ここで,あなたをコンピュータに置き換える.何か(aboutness)についての意味を理解していないものは,心あるものとは考えられないのではないかということを,上の思考実験は主張している.言い換えれば,コンピューターが記号の統語(syntax)は扱えても,記号の意味(semantics)を理解していないのであれば,コンピューターは心あるものとは考えられないのではないかという疑問を投げかけている.

第4章:メタ倫理学 (2014年2月23日に追加)

道徳判断はどんな基準で行われるのか? ここでは,(1)客観説(objectivism),(2)相対説(relativism),(3)情緒説(emotivism)の3つに分けて説明する.

まず準備をする.「鉛は鉄よりも重い」や「いついつのどこどこの天気は晴れである」というような判断を経験判断(empirical judgement)という.一方,「一夫多妻制は道徳的に疑わしい」や「女子割礼は道徳的に間違っている」などの判断を道徳判断(moral judgement)という.次の問いを考える.
(a)道徳判断は真偽を問うことができるのか.それとも,道徳判断は話者の感情を表明しているだけなのか.
(b)道徳判断が真偽を問うことができるのなら,その根拠は何か.道徳判断が真ならば,それは客観的に真なのか.

客観説では,道徳判断は真偽を問うことができると考える.さらに,その真偽の根拠は,経験判断と同じように,話者や話者の属する集団とは独立であり,客観的な道徳事実であると考える.上の問いについては,(a)は yes であり,(b)は客観的に真であると考える.

相対説では,道徳判断は真偽を問うことができると考える.しかし,その真偽の根拠は,個人または個人の属する社会集団,あるいは時代や文化に依存すると考える.(「車は左側/右側を走る」という道路法と似ている.)個人ごとに異なるという見方を主観説(subjectivism),文化ごとに異なるという見方を文化相対説(cultural relativism)という.上の問いについては,(a)は yes であり,(b)は客観的な基準はないと考える.

情緒説では,道徳判断は話者の感情を表明しているだけであると考える.(「納豆は美味しい」という食べ物の好みと似ている.)上の問いについては,(a)は no であり,(b)は考えない.
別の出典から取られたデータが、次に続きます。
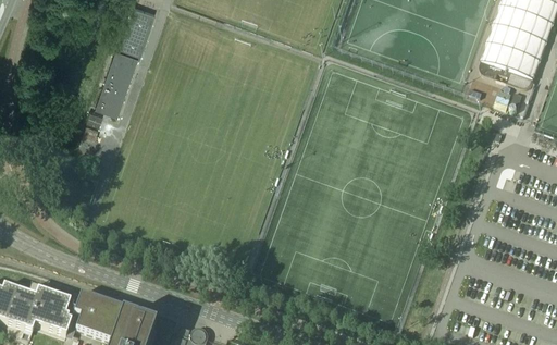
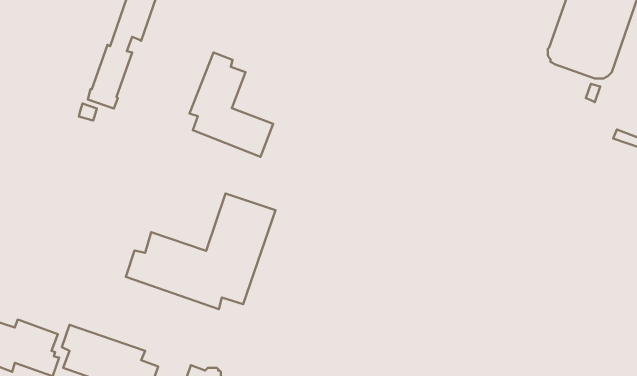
building: none -> [189,52,273,157]
building: none -> [126,194,276,309]

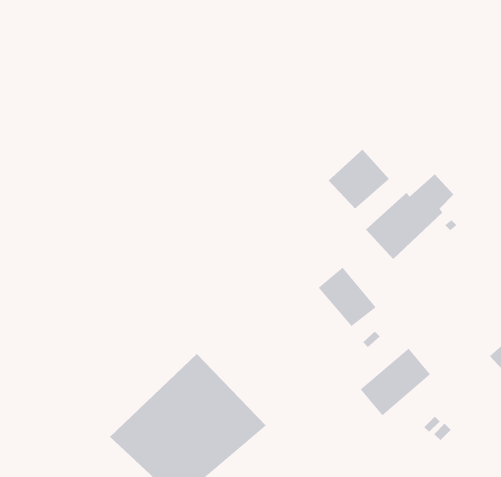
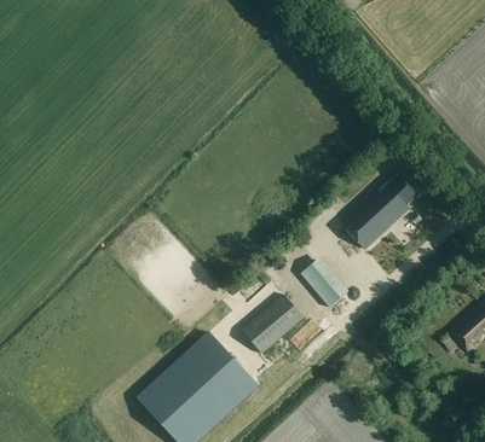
building: [328,149,390,209] -> none
building: [360,348,431,416] -> [243,293,305,353]

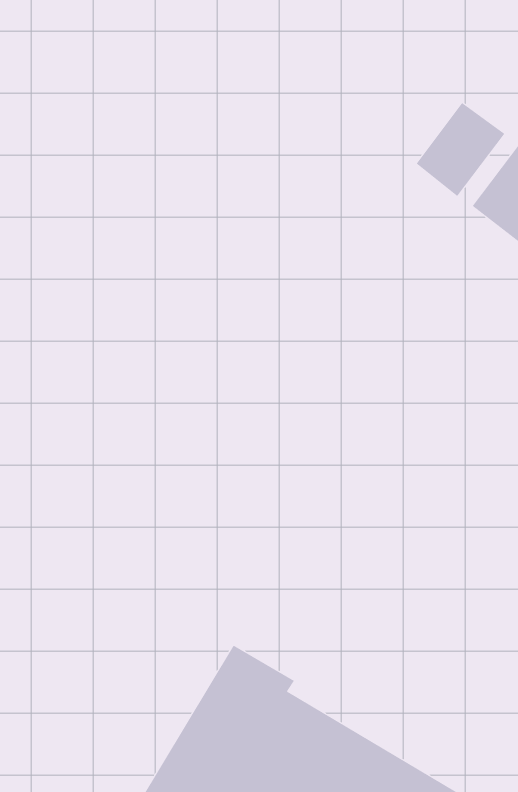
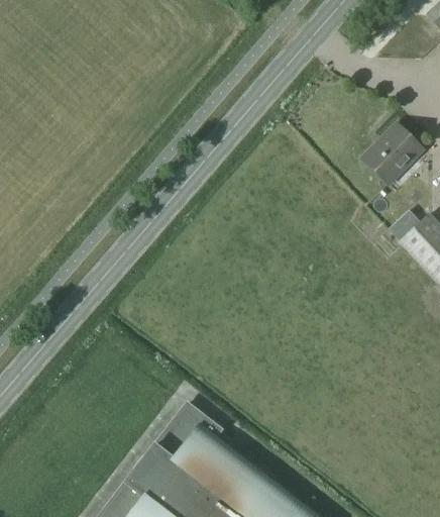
building: [416,102,505,197] -> none

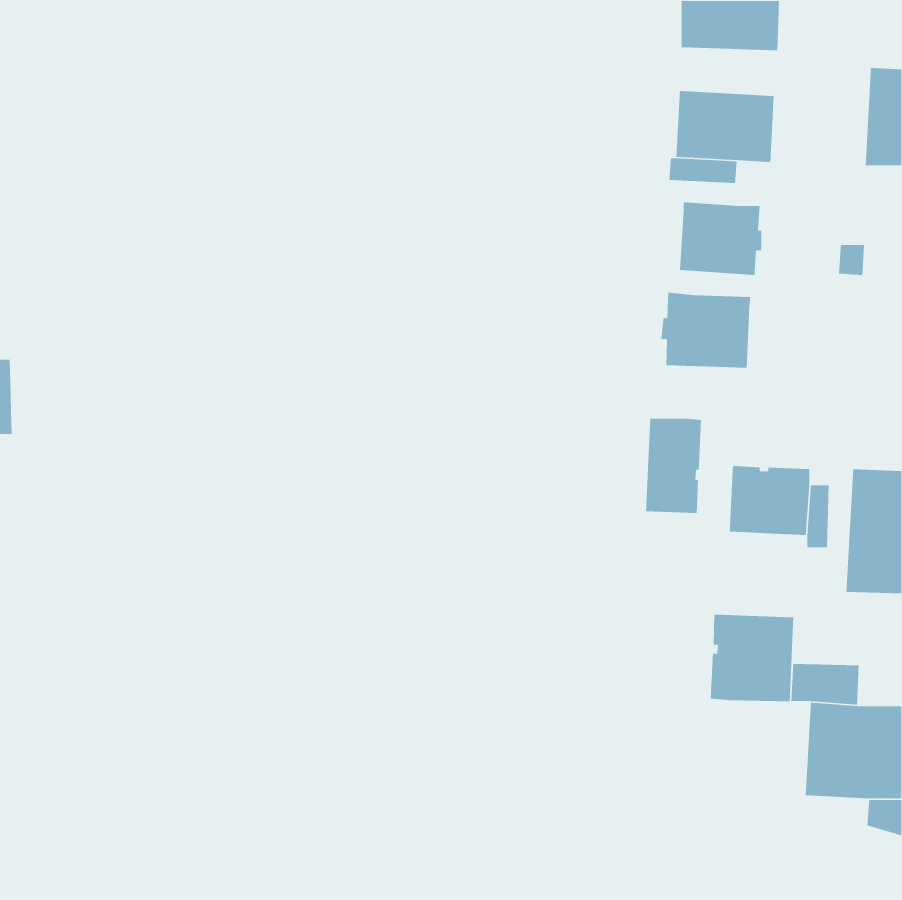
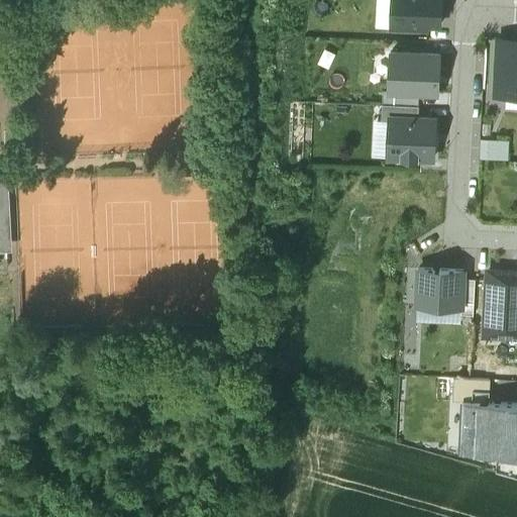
building: none -> [381,105,420,122]
building: [660,292,751,369] -> none
building: [645,418,702,514] -> none
building: [710,614,794,702] -> none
それぞれの説に対して,いくつかの疑問を投げかけることができる.客観説に対しては,科学的な命題ならば,その真偽を確かめるための実験と検証という科学的手法があるが,道徳判断の客観性を科学のように確かめる手法はないように思われる.相対説に対しては,道徳の進歩(moral progress)を説明できないように思われる(例えば,奴隷制への見方の変化など).情緒説に対しては,道徳判断を感情だけでなく理性を用いることもあるように思われる.このような疑問に対して,さまざまな答え方があり,議論が深まっていく.

感想:道徳判断は,こういう一般論よりもむしろ,個別の判断(尊厳死,エネルギー問題など)について考えることで,一般論についてもよく分かるような気がする.

文化相対主義については,以前にどこかで読んだのだけど,国際機関に働いている人が,アフリカにおける女子割礼の習慣を文化相対主義と片付けていいのか,と疑問を投げかけていた.

あと,「それは見解の違いだね」という言い方をする人がいたら,その人は,相対説に立ってというよりは,単に議論がめんどうだから早く終わらせたいと思ってそう言っていることが多い気がする.随分前に,井上達夫共生の作法―会話としての正義』という本を買った.ほとんど買っただけで,最初の方しか読めなかったけど,相対主義について反対していたように思う.